In domains like healthcare, finance, or logistics, where mistakes have real consequences, an AI that’s willing to say “I’m not sure yet” and act conservatively could be the difference between success and disaster. For example, in robotic surgery, an assistant system using CLIPS could hold back on an action if it’s not confident it understood the surgeon’s command, preventing a costly or dangerous move.
This kind of principled uncertainty modeling stands in contrast to black-box systems that generate an answer no matter what—even if it’s based on hallucinated data. As generative AI becomes more embedded in critical systems, safety through introspection will become not just beneficial, but essential.
- AI That Learns Norms and Earns Trust
The final layer of Dr. Tan’s research points to something even more ambitious: AI that doesn’t just serve individuals, but participates meaningfully in shared social contexts.
By observing how humans behave, cooperate, and enforce norms, AI systems could learn what’s appropriate in different situations, without needing every rule explicitly programmed. That opens the door to AI systems that don’t just optimize for efficiency or reward, but for social compatibility.
In the long term, this kind of norm-sensitive intelligence could be a pillar of trustworthy AI governance. Imagine autonomous agents that know how to respect community standards, share resources fairly, or mediate conflicts; all because they’ve learned how we expect others to behave.

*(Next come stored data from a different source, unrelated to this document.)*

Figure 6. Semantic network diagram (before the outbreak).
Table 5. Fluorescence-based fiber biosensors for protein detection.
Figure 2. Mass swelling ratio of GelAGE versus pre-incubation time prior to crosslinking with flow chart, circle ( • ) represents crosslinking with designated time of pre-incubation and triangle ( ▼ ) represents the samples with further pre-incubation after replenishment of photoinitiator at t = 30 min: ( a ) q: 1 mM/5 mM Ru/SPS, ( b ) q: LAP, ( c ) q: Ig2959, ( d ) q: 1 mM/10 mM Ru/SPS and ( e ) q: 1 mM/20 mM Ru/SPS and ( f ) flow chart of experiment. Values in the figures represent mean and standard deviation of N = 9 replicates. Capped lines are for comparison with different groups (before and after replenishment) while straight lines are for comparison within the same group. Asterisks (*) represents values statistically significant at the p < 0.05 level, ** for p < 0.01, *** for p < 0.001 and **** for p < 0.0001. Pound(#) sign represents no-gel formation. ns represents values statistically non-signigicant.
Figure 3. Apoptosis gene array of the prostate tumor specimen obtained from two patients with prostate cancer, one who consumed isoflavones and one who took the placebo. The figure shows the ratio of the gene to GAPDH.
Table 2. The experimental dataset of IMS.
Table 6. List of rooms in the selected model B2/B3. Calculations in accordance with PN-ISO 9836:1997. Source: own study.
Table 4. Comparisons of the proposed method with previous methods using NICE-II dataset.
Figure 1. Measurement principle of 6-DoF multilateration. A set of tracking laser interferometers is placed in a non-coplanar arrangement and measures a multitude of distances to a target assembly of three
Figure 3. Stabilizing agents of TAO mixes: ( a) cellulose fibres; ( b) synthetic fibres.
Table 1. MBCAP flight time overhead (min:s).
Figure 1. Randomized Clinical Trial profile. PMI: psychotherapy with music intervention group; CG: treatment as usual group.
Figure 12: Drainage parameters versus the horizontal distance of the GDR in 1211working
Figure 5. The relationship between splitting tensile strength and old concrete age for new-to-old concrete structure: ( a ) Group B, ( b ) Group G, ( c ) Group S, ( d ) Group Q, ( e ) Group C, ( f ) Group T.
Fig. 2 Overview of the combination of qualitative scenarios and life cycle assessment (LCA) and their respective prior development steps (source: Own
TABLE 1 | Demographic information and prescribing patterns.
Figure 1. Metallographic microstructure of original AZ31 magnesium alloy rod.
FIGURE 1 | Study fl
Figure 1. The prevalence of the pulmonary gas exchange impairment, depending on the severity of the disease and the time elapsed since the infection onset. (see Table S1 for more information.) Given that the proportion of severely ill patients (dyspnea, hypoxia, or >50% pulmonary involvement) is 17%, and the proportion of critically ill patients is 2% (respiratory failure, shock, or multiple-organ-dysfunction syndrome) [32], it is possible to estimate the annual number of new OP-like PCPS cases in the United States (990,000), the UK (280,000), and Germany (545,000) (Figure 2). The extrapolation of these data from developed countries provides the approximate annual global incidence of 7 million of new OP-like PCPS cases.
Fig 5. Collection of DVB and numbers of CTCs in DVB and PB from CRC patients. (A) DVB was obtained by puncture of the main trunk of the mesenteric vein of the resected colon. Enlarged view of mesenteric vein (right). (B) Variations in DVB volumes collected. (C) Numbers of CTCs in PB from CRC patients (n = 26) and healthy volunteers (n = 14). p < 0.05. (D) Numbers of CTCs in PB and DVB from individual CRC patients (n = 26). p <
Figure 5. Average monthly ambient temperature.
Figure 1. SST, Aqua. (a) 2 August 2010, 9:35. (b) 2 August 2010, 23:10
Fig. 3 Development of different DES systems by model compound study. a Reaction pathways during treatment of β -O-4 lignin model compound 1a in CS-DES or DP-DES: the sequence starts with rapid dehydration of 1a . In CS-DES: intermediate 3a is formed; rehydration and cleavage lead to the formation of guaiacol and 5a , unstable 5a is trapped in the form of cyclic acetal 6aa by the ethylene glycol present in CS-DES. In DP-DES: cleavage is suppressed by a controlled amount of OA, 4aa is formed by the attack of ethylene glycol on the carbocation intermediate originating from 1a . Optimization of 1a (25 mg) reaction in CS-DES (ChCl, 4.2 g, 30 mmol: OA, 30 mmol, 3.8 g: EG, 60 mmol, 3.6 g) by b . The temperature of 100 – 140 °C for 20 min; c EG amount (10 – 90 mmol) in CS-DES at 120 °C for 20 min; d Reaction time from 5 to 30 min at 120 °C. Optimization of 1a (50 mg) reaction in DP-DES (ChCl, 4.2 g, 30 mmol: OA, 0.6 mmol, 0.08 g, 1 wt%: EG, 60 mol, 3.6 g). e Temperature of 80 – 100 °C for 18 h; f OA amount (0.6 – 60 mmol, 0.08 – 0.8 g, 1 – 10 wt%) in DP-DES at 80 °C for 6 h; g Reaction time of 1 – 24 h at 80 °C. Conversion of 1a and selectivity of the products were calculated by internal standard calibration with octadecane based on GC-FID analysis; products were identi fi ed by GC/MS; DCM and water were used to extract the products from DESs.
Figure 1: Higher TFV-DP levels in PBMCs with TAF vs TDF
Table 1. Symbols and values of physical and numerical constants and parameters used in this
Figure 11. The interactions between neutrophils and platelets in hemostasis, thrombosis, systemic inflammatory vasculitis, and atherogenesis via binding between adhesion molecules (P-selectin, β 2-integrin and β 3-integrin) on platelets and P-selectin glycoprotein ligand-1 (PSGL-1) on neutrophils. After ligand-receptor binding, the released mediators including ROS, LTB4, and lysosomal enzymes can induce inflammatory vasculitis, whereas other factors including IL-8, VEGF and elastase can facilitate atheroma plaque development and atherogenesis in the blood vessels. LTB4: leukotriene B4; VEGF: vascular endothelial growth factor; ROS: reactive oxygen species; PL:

This also suggests a profound shift in how we measure AI’s success – not just by task performance, but by how well it aligns with human values, as expressed in lived practice. It’s not hard to see this being critical for AI adoption in areas like eldercare, education, public services, or diplomacy.
- A More Human-Compatible AI Future
Ultimately, this research helps move us away from brittle, monolithic models and toward AI systems that adapt intelligently to the people they serve.
It’s a vision of AI that meets us halfway – systems that infer our intentions, express when they’re unsure, align with our norms, and collaborate fluidly without constant micro-management. That’s the kind of AI that people will actually want to use; not because it dazzles with novelty, but because it feels like a capable, trustworthy partner.
As policymakers, designers, and technologists wrestle with questions about AI ethics, safety, and long-term impact, these kinds of cooperative architectures offer a concrete path forward. They suggest that the future of AI may not be about building ever-larger models; but about designing systems that understand how to live and work with us.
If we take that path seriously, we may find that the real revolution in AI isn’t in how much data it consumes or how fast it runs, but in how well it cooperates, reasons, and aligns with the world we want to build. In that future, AI won’t just execute our instructions. It will understand our goals, share our values, and help us achieve them, together.